▶ **What the task asks**:
The records that follow are to be repeated exactly, in full.

%%

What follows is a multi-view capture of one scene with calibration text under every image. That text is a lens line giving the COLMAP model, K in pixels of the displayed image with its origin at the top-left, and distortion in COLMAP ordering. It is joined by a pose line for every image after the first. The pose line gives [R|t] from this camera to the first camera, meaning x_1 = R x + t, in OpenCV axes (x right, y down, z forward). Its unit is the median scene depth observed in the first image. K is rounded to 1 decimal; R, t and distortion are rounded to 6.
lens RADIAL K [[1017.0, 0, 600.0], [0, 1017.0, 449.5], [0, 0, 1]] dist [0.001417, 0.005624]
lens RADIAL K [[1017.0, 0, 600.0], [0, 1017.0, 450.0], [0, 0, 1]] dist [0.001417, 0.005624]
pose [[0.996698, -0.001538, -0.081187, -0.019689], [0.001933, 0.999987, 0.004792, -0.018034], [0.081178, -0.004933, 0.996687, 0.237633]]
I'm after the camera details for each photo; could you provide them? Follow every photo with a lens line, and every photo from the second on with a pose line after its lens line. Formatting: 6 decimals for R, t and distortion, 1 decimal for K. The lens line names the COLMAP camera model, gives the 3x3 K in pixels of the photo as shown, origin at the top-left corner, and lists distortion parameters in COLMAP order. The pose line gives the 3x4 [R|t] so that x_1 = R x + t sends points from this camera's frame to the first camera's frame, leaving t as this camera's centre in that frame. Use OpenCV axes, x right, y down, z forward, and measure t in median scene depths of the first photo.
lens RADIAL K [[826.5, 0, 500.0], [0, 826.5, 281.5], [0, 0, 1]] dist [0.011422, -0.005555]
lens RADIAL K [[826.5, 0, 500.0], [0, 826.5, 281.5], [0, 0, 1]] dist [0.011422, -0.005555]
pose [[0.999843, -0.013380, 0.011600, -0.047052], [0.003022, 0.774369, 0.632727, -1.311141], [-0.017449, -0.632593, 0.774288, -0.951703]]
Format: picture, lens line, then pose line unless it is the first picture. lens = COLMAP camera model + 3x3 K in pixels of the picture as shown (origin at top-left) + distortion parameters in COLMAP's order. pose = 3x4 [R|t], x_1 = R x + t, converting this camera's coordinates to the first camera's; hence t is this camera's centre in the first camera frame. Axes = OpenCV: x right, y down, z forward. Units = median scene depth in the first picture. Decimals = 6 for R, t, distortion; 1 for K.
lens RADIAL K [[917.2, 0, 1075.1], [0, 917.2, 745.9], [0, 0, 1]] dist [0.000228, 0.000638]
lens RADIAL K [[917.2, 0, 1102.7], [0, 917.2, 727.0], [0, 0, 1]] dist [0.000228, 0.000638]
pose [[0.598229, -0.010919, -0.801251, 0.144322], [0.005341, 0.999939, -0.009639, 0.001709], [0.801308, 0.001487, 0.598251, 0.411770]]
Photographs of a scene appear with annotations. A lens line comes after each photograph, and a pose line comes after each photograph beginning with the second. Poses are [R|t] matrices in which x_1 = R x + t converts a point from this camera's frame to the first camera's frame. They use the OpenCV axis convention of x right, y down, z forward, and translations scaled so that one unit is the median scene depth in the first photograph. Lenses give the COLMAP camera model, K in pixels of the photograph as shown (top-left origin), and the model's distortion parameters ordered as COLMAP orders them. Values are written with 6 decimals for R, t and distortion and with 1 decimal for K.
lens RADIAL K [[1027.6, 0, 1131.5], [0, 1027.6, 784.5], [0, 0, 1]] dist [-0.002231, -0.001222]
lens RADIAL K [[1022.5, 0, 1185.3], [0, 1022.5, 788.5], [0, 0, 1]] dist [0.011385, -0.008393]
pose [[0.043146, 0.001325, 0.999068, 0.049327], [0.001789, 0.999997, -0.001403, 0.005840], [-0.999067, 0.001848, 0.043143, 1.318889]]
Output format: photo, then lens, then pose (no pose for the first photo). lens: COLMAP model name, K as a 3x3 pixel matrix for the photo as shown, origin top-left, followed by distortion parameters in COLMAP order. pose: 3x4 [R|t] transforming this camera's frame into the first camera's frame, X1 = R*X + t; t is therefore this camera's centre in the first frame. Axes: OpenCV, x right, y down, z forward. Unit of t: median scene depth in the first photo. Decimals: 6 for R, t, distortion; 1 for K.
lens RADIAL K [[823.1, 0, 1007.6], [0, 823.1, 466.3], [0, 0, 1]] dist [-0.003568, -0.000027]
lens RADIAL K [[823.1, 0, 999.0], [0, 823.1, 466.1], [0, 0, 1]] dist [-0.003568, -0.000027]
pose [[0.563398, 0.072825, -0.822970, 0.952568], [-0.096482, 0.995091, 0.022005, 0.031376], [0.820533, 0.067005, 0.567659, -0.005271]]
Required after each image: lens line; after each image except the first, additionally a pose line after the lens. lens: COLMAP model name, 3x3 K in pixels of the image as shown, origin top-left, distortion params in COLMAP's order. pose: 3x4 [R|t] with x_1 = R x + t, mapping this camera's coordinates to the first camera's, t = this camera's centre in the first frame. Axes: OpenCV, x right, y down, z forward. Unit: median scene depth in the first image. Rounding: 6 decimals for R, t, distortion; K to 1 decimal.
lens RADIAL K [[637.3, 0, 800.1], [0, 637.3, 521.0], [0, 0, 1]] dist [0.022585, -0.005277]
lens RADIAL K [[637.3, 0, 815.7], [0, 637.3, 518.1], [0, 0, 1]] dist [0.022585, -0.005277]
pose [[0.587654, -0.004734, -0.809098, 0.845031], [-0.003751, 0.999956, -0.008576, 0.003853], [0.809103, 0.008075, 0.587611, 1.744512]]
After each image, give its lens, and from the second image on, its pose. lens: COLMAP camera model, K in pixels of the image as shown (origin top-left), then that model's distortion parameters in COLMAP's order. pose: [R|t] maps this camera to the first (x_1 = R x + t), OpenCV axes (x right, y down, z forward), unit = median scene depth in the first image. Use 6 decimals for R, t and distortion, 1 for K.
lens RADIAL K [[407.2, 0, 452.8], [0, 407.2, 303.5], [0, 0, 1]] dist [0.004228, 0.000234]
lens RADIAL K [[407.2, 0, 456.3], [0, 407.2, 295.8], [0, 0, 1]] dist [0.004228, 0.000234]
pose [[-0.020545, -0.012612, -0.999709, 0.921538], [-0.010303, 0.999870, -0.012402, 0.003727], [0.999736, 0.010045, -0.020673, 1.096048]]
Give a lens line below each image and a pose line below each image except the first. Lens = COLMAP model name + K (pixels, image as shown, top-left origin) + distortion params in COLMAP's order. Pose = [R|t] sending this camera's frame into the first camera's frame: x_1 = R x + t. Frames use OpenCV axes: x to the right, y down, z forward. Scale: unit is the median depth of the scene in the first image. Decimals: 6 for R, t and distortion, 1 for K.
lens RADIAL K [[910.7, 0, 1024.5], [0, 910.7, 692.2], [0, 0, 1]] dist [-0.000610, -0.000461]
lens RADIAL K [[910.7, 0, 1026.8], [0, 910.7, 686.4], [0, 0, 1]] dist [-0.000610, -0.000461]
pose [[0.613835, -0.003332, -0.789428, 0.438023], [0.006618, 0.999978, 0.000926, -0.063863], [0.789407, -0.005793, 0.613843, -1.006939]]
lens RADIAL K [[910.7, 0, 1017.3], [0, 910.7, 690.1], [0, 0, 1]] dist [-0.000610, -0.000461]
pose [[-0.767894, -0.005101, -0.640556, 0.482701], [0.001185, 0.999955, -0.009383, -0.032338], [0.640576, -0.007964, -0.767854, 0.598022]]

%%

▶ **Answer to this problem**:
What follows is a multi-view capture of one scene with calibration text under every image. That text is a lens line giving the COLMAP model, K in pixels of the displayed image with its origin at the top-left, and distortion in COLMAP ordering. It is joined by a pose line for every image after the first. The pose line gives [R|t] from this camera to the first camera, meaning x_1 = R x + t, in OpenCV axes (x right, y down, z forward). Its unit is the median scene depth observed in the first image. K is rounded to 1 decimal; R, t and distortion are rounded to 6.
lens RADIAL K [[1017.0, 0, 600.0], [0, 1017.0, 449.5], [0, 0, 1]] dist [0.001417, 0.005624]
lens RADIAL K [[1017.0, 0, 600.0], [0, 1017.0, 450.0], [0, 0, 1]] dist [0.001417, 0.005624]
pose [[0.996698, -0.001538, -0.081187, -0.019689], [0.001933, 0.999987, 0.004792, -0.018034], [0.081178, -0.004933, 0.996687, 0.237633]]
I'm after the camera details for each photo; could you provide them? Follow every photo with a lens line, and every photo from the second on with a pose line after its lens line. Formatting: 6 decimals for R, t and distortion, 1 decimal for K. The lens line names the COLMAP camera model, gives the 3x3 K in pixels of the photo as shown, origin at the top-left corner, and lists distortion parameters in COLMAP order. The pose line gives the 3x4 [R|t] so that x_1 = R x + t sends points from this camera's frame to the first camera's frame, leaving t as this camera's centre in that frame. Use OpenCV axes, x right, y down, z forward, and measure t in median scene depths of the first photo.
lens RADIAL K [[826.5, 0, 500.0], [0, 826.5, 281.5], [0, 0, 1]] dist [0.011422, -0.005555]
lens RADIAL K [[826.5, 0, 500.0], [0, 826.5, 281.5], [0, 0, 1]] dist [0.011422, -0.005555]
pose [[0.999843, -0.013380, 0.011600, -0.047052], [0.003022, 0.774369, 0.632727, -1.311141], [-0.017449, -0.632593, 0.774288, -0.951703]]
Format: picture, lens line, then pose line unless it is the first picture. lens = COLMAP camera model + 3x3 K in pixels of the picture as shown (origin at top-left) + distortion parameters in COLMAP's order. pose = 3x4 [R|t], x_1 = R x + t, converting this camera's coordinates to the first camera's; hence t is this camera's centre in the first camera frame. Axes = OpenCV: x right, y down, z forward. Units = median scene depth in the first picture. Decimals = 6 for R, t, distortion; 1 for K.
lens RADIAL K [[917.2, 0, 1075.1], [0, 917.2, 745.9], [0, 0, 1]] dist [0.000228, 0.000638]
lens RADIAL K [[917.2, 0, 1102.7], [0, 917.2, 727.0], [0, 0, 1]] dist [0.000228, 0.000638]
pose [[0.598229, -0.010919, -0.801251, 0.144322], [0.005341, 0.999939, -0.009639, 0.001709], [0.801308, 0.001487, 0.598251, 0.411770]]
Photographs of a scene appear with annotations. A lens line comes after each photograph, and a pose line comes after each photograph beginning with the second. Poses are [R|t] matrices in which x_1 = R x + t converts a point from this camera's frame to the first camera's frame. They use the OpenCV axis convention of x right, y down, z forward, and translations scaled so that one unit is the median scene depth in the first photograph. Lenses give the COLMAP camera model, K in pixels of the photograph as shown (top-left origin), and the model's distortion parameters ordered as COLMAP orders them. Values are written with 6 decimals for R, t and distortion and with 1 decimal for K.
lens RADIAL K [[1027.6, 0, 1131.5], [0, 1027.6, 784.5], [0, 0, 1]] dist [-0.002231, -0.001222]
lens RADIAL K [[1022.5, 0, 1185.3], [0, 1022.5, 788.5], [0, 0, 1]] dist [0.011385, -0.008393]
pose [[0.043146, 0.001325, 0.999068, 0.049327], [0.001789, 0.999997, -0.001403, 0.005840], [-0.999067, 0.001848, 0.043143, 1.318889]]
Output format: photo, then lens, then pose (no pose for the first photo). lens: COLMAP model name, K as a 3x3 pixel matrix for the photo as shown, origin top-left, followed by distortion parameters in COLMAP order. pose: 3x4 [R|t] transforming this camera's frame into the first camera's frame, X1 = R*X + t; t is therefore this camera's centre in the first frame. Axes: OpenCV, x right, y down, z forward. Unit of t: median scene depth in the first photo. Decimals: 6 for R, t, distortion; 1 for K.
lens RADIAL K [[823.1, 0, 1007.6], [0, 823.1, 466.3], [0, 0, 1]] dist [-0.003568, -0.000027]
lens RADIAL K [[823.1, 0, 999.0], [0, 823.1, 466.1], [0, 0, 1]] dist [-0.003568, -0.000027]
pose [[0.563398, 0.072825, -0.822970, 0.952568], [-0.096482, 0.995091, 0.022005, 0.031376], [0.820533, 0.067005, 0.567659, -0.005271]]
Required after each image: lens line; after each image except the first, additionally a pose line after the lens. lens: COLMAP model name, 3x3 K in pixels of the image as shown, origin top-left, distortion params in COLMAP's order. pose: 3x4 [R|t] with x_1 = R x + t, mapping this camera's coordinates to the first camera's, t = this camera's centre in the first frame. Axes: OpenCV, x right, y down, z forward. Unit: median scene depth in the first image. Rounding: 6 decimals for R, t, distortion; K to 1 decimal.
lens RADIAL K [[637.3, 0, 800.1], [0, 637.3, 521.0], [0, 0, 1]] dist [0.022585, -0.005277]
lens RADIAL K [[637.3, 0, 815.7], [0, 637.3, 518.1], [0, 0, 1]] dist [0.022585, -0.005277]
pose [[0.587654, -0.004734, -0.809098, 0.845031], [-0.003751, 0.999956, -0.008576, 0.003853], [0.809103, 0.008075, 0.587611, 1.744512]]
After each image, give its lens, and from the second image on, its pose. lens: COLMAP camera model, K in pixels of the image as shown (origin top-left), then that model's distortion parameters in COLMAP's order. pose: [R|t] maps this camera to the first (x_1 = R x + t), OpenCV axes (x right, y down, z forward), unit = median scene depth in the first image. Use 6 decimals for R, t and distortion, 1 for K.
lens RADIAL K [[407.2, 0, 452.8], [0, 407.2, 303.5], [0, 0, 1]] dist [0.004228, 0.000234]
lens RADIAL K [[407.2, 0, 456.3], [0, 407.2, 295.8], [0, 0, 1]] dist [0.004228, 0.000234]
pose [[-0.020545, -0.012612, -0.999709, 0.921538], [-0.010303, 0.999870, -0.012402, 0.003727], [0.999736, 0.010045, -0.020673, 1.096048]]
Give a lens line below each image and a pose line below each image except the first. Lens = COLMAP model name + K (pixels, image as shown, top-left origin) + distortion params in COLMAP's order. Pose = [R|t] sending this camera's frame into the first camera's frame: x_1 = R x + t. Frames use OpenCV axes: x to the right, y down, z forward. Scale: unit is the median depth of the scene in the first image. Decimals: 6 for R, t and distortion, 1 for K.
lens RADIAL K [[910.7, 0, 1024.5], [0, 910.7, 692.2], [0, 0, 1]] dist [-0.000610, -0.000461]
lens RADIAL K [[910.7, 0, 1026.8], [0, 910.7, 686.4], [0, 0, 1]] dist [-0.000610, -0.000461]
pose [[0.613835, -0.003332, -0.789428, 0.438023], [0.006618, 0.999978, 0.000926, -0.063863], [0.789407, -0.005793, 0.613843, -1.006939]]
lens RADIAL K [[910.7, 0, 1017.3], [0, 910.7, 690.1], [0, 0, 1]] dist [-0.000610, -0.000461]
pose [[-0.767894, -0.005101, -0.640556, 0.482701], [0.001185, 0.999955, -0.009383, -0.032338], [0.640576, -0.007964, -0.767854, 0.598022]]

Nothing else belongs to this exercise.